Heads of Laboratories
Globally, at least 130 million people are infected with hepatitis C virus (HCV), a major cause of acute hepatitis and chronic liver disease, including cirrhosis and liver cancer. No HCV vaccine is available, and treatments are often ineffective. Dr. Rice’s lab focuses on understanding the mechanisms of virus replication, dissecting host responses to infection and developing new therapies and vaccines to fight HCV and other infectious diseases.
Although the first generation of specific anti-HCV inhibitors is poised to enter the clinic, additional drugs will be needed to combat resistance and target all genotypes. By mapping out the details of how HCV replicates, the Rice lab hopes to uncover new ways of stopping the infection. Traditionally, blocking the actions of essential enzymes has been key to generating effective antiviral drugs. The Rice lab analyzed the biochemistry and structure of several HCV proteins and revealed unexpected insights. Most recently, a series of molecular “snapshots” has captured the viral helicase at work; understanding the mechanism of this important enzyme may facilitate efforts to block it. Critical interactions between the virus and host may also serve as therapeutic targets. The lab has pinpointed several such associations, including the identification of two receptors involved in HCV entry into cells. The Rice lab also developed methods of watching HCV infection spread through a culture in real time, which may speed the identification of new therapeutics.
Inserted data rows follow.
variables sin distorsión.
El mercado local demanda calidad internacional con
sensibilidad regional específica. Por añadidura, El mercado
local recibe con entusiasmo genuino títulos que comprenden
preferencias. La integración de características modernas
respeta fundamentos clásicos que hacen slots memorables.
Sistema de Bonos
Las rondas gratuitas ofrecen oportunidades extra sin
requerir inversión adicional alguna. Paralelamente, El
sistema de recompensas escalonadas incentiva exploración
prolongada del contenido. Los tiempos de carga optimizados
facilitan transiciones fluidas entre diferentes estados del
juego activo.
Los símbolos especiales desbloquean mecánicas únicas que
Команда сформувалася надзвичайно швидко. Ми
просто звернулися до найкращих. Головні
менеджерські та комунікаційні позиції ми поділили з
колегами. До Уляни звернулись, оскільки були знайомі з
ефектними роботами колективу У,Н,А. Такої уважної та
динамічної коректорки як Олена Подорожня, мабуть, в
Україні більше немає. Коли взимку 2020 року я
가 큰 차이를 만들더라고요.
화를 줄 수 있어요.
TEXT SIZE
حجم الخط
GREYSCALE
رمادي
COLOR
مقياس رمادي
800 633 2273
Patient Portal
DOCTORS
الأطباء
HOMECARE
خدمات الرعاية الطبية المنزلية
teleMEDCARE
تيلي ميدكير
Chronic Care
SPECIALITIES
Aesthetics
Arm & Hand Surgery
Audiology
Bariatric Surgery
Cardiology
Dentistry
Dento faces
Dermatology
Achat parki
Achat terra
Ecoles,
A major roadblock to HCV antiviral drug and vaccine development is the lack of model systems that accurately mimic the complex environment of the human liver. Research Assistant Professor Alexander Ploss has focused on expanding the ways in which HCV can be studied in the lab. In collaboration with researchers at the Massachusetts Institute of Technology, he has shown that HCV can infect otherwise healthy human hepatocytes in culture. Unlike previous culture models, which depend on cancerous cells, studying HCV infection of normal liver cells may yield clues about how the virus causes disease. More recently, this work has been extended to studies of the viral life cycle in stem cell-derived hepatocytes, which is paving the way toward personalized medicine approaches. Dr. Ploss has also identified a human protein that allows the virus to enter mouse cells. Based on this discovery, his group has recently developed a reliable small animal model that allows researchers to study HCV infection in vivo. Additional mouse models under development — including animals engrafted with human liver and immune tissues — will have broad implications for studies of HIV, malaria, and other uniquely human pathogens.
The strategies that viruses use to escape from host defenses are of significant interest, as failure of the immune response can result in chronic disease. Investigations led by Research Associate Professor Lynn B. Dustin focus on B cell responses to HCV and on the immune abnormalities associated with the disease. Dr. Dustin’s studies revealed that clonal activation drives abnormal B cell growth in some patients with an HCV complication termed mixed cryoglobulinemia. Recently, her group has used transcriptional profiling to show that these B cells have an “exhausted” phenotype. Even as the virus evades adaptive immunity, innate antiviral mechanisms may limit HCV replication and spread. The group identified some of the cytokines and antiviral pathways that become activated in primary liver cells following HCV infection. To give the immune system a boost, the Rice laboratory is also interested in developing immunotherapeutic and prophylactic vaccines for HCV and is exploring new vectors — such as Sindbis and yellow fever viruses — that can deliver immunogens into cells.
Exploiting innate cellular factors that block viral entry and replication is an additional strategy for developing antiviral therapeutics. The Rice laboratory has recently reported a comprehensive screen for antiviral activities of naturally occurring cellular defense proteins, termed interferon-stimulated genes (ISGs). Interestingly, unique combinations of these genes, or “ISG profiles,” were found to target different viruses. The lab aims to determine the mechanisms of ISG inhibition and to use these findings to interfere with virus growth. The zinc-finger antiviral protein (ZAP) is an ISG that potently inhibits the replication of members of the Alphavirus genus. Using the prototype alphavirus, Sindbis virus, as a model system, investigators led by Research Associate Professor Margaret R. MacDonald are working to understand ZAP’s mechanism and how it functions in concert with other ISGs. Dr. MacDonald is also investigating the role of cellular chaperone proteins in flavivirus RNA replication.
Dr. Rice received his Ph.D. in biochemistry in 1981 from the California Institute of Technology, where he was then a postdoctoral research fellow from 1981 to 1985. Before he joined Rockefeller in 2000, he spent 14 years on the faculty of the Washington University School of Medicine. Dr. Rice is scientific and executive director of the Center for the Study of Hepatitis C, an interdisciplinary center established jointly by The Rockefeller University, NewYork-Presbyterian Hospital and Weill Cornell Medical College. Dr. Rice is a member of the National Academy of Sciences.